Source data:
Content starts
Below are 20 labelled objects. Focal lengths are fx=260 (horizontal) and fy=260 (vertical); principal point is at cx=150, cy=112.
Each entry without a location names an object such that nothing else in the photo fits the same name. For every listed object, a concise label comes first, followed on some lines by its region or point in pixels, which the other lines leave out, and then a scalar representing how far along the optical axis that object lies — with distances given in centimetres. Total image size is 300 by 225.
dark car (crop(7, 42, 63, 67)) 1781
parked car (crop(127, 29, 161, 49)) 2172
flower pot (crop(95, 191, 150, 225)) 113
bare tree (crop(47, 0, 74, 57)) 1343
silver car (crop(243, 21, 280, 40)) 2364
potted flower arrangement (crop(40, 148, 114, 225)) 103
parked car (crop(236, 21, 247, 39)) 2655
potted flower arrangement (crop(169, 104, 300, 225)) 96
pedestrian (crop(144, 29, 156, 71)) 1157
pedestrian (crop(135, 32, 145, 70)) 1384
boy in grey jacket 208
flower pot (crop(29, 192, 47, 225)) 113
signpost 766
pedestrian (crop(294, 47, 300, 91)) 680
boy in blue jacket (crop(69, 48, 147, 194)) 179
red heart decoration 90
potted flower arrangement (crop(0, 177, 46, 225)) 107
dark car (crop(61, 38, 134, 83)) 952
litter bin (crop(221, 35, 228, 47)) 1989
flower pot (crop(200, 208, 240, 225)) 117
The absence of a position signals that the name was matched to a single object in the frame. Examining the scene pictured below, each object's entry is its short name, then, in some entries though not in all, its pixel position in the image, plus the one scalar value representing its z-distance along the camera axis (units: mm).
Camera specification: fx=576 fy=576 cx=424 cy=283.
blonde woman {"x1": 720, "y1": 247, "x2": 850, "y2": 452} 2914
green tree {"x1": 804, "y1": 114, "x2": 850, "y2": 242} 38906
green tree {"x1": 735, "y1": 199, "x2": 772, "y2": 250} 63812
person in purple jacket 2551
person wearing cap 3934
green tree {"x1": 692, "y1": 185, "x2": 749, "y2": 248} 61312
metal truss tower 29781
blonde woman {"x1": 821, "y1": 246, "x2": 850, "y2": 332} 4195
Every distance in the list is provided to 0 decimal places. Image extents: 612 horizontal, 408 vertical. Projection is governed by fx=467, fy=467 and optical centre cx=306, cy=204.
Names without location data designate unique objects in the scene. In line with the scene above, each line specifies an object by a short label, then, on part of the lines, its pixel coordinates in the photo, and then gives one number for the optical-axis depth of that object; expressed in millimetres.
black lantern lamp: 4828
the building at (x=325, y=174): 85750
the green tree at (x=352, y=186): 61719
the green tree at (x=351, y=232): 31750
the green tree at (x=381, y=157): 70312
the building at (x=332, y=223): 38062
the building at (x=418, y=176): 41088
Content ends
### PROBLEM TO WORK ON
Task for the records above: copy every line in which the word "representing" occurs.

### ANSWER FOR THIS EXERCISE
Each entry without a location names an object such that nothing else in the photo fits the same name. For every listed object, a concise label comes first, followed on some lines by its region or point in pixels, which the other lines leave out, and then a scalar representing how far along the optical axis that object lies — with distances given in centimetres. Total image size is 300 by 225.
The absence of a position signals that the name was matched to a single object in the frame. Examining the scene pictured below, each object's entry is its short name, then, in some entries though not in all, its pixel position in the image, plus the one scalar value representing its z-distance along the camera axis (units: mm).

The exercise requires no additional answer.